For 2017 we should start a campaign against cruelty to vegetables.
How many times, in an eating place, have you been served a bowl of watery cauliflower, carrots or broccoli as an accompaniment to your meal? They come, regardless of the season, either half raw or cooked to within an inch of their lives, often swimming in their cooking water and completely unadorned. They’ll have been delivered to the restaurant kitchen, ready prepared and packed into sweat inducing plastic. No animal we kill should die in vain and the same should be applied to vegetables. Eating out should be slightly decadent with some effort put into the preparation and cooking of food. Staff shortages in the catering industry have meant cutting labour costs but it shouldn’t be at the price of standards.
It makes economic sense for establishments to go easy on meat and heavy on vegetables. Innovative restaurants like Deane’s Eipic and Ox in Belfast have been lauded for their vegetable focused menus and there’s no reason why that can’t be applied across the board. Eating seasonally is what our grandparents did and I’ll go along with that philosophy every time. My heart skips a beat when I see a trailer load of carrots on a country road. My mind goes into overdrive at the thought of the intense sweetness and the endless culinary possibilities. Last year I invested in a food dehydrator and dried out strips of carrots. It deepens their sugariness and adds a crunchy texture. Roasted carrots, brushed with a little mustard and rolled in chopped crispy, dehydrated carrots adds a whole new dimension to this orange root vegetable.
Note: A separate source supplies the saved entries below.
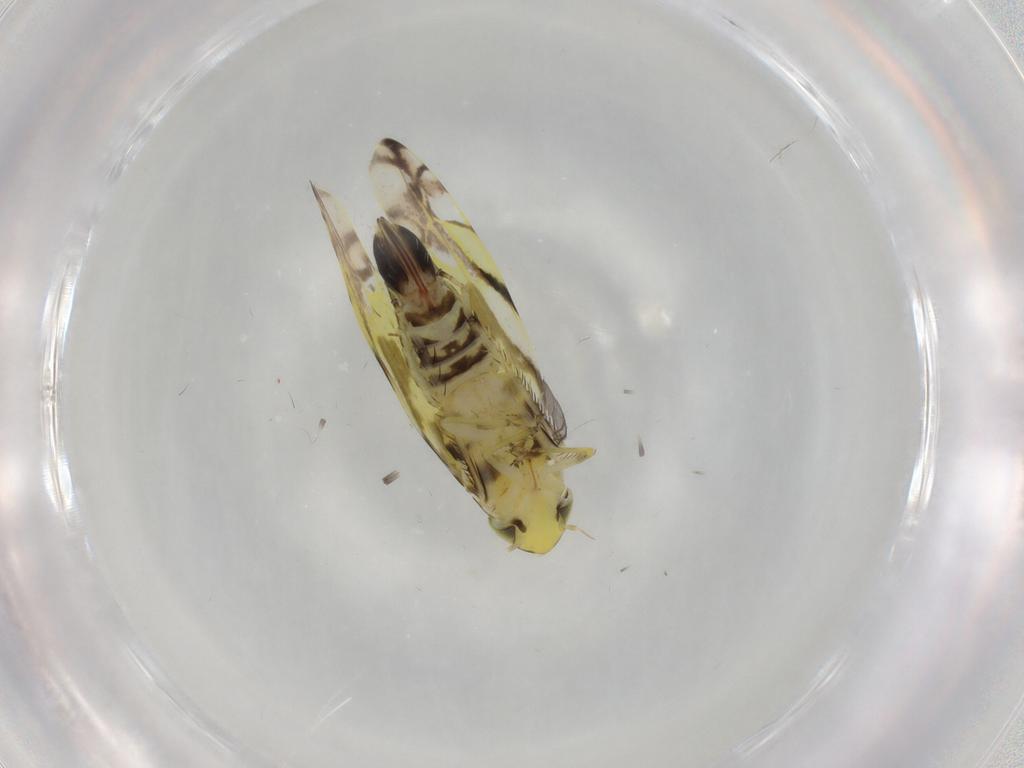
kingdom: Animalia
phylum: Arthropoda
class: Insecta
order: Hemiptera
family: Cicadellidae
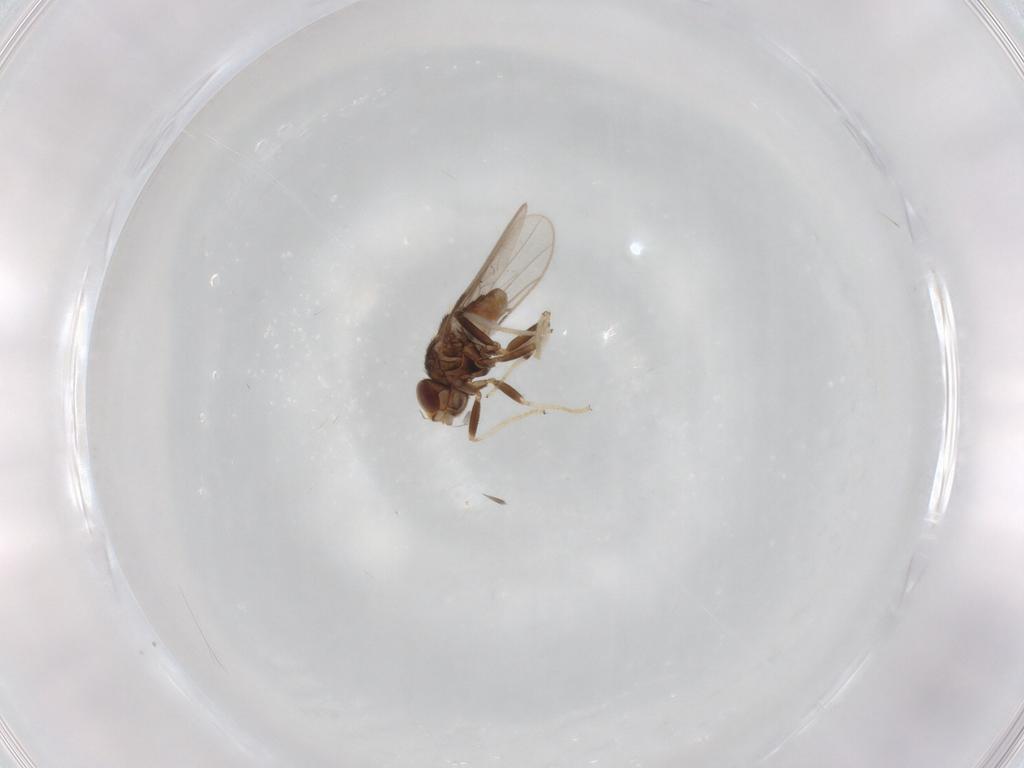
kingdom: Animalia
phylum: Arthropoda
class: Insecta
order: Diptera
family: Chloropidae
You don’t need to invest in any equipment – line a baking tray with parchment, place the carrots on top and place in your oven at it’s lowest temperature.
Purple sprouting broccoli is coming into season now. It’s a thin stemmed version of the brassica with purple hued small florets. There’s no waste with this robust, colourful vegetable – simply steam or boil in salted water and toss in good oil or butter. My favourite vegetable is cima di rapine, literally translated from the Italian as turnip tops. Slightly bitter green leaves are topped with tiny florets. It’s blanched in boiling water and then fried with garlic and olive oil. The purple variety is the nearest you’ll get in this country to the Latin classic and it suits being prepared in this way. For my recipe this week its blanched and then cooked on a char grill pan (if you’re an all year round barbecue user – apply cooking method here). Lemons are grilled to form a basis for a dressing – this brings out their natural sweetness and feta cheese is added for a creamy balance and some almonds for texture. A sunny side to brighten up a dull January.
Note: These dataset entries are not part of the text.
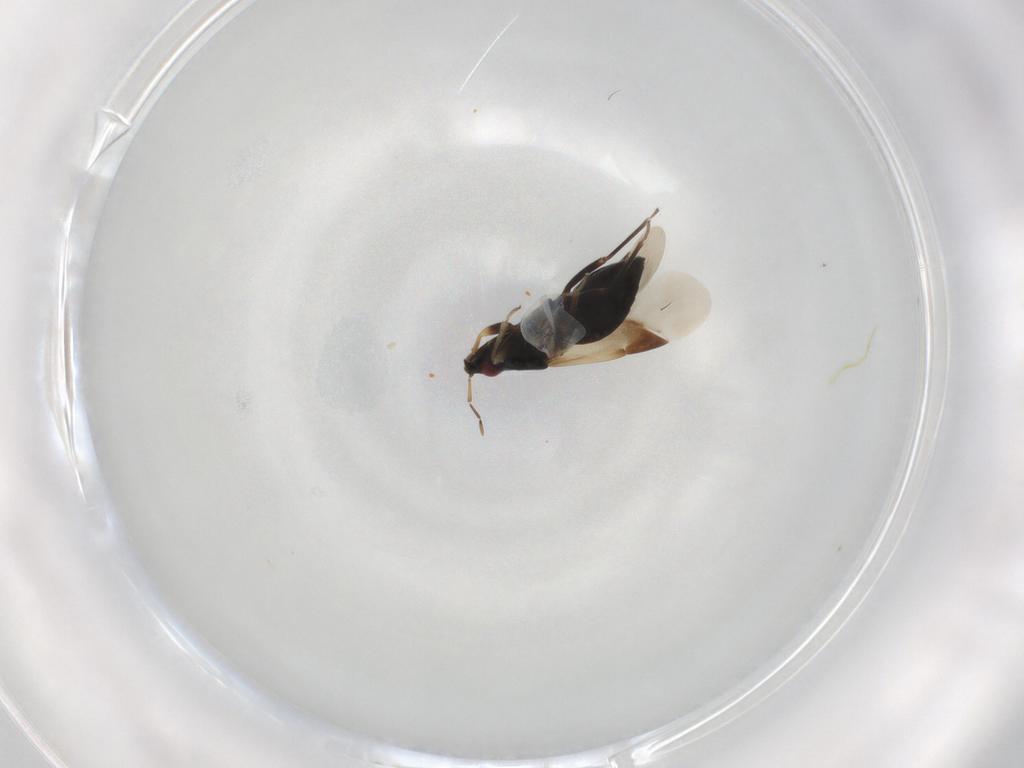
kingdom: Animalia
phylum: Arthropoda
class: Insecta
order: Hemiptera
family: Anthocoridae
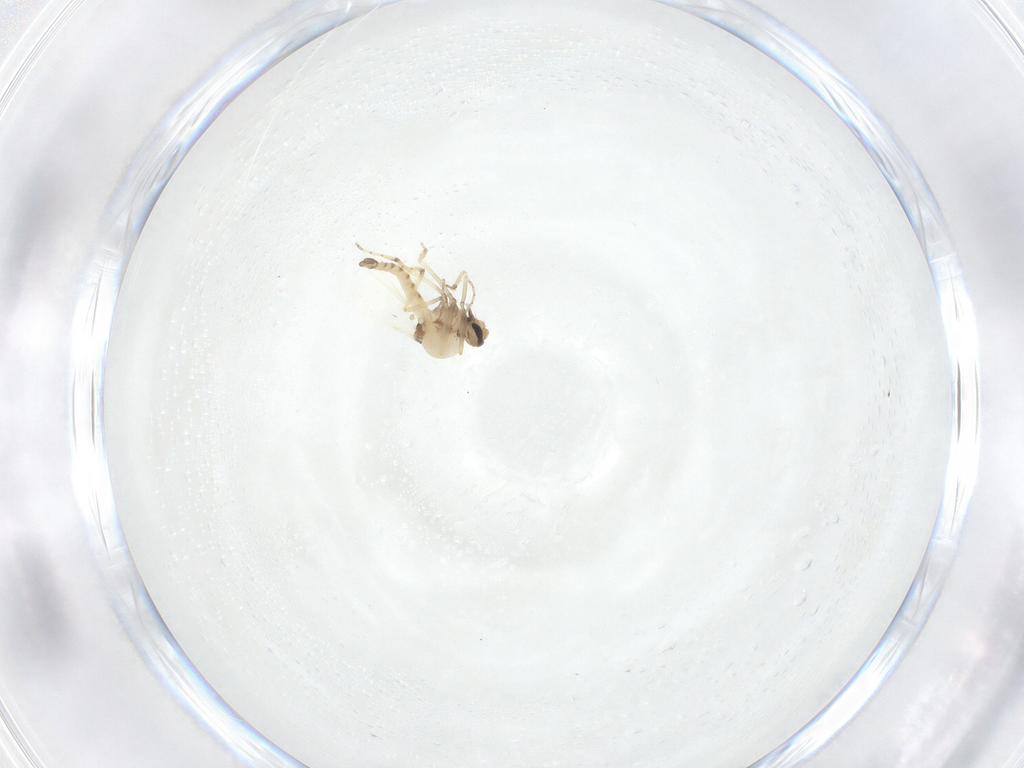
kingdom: Animalia
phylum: Arthropoda
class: Insecta
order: Diptera
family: Ceratopogonidae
Cauliflowers are at their best now – snowy white flower heads embedded in deep green leaves. Cauliflower cheese is an iconic dish that everyone loves and the other recipe this week takes this flavour combination to a different dimension. Cauliflower pieces are fried in a light, crispy batter and served with a creamy dip of sharp cheese and smoky bacon.
We are blessed to have beautiful produce all year round here – the least we should do is to respect it at all times.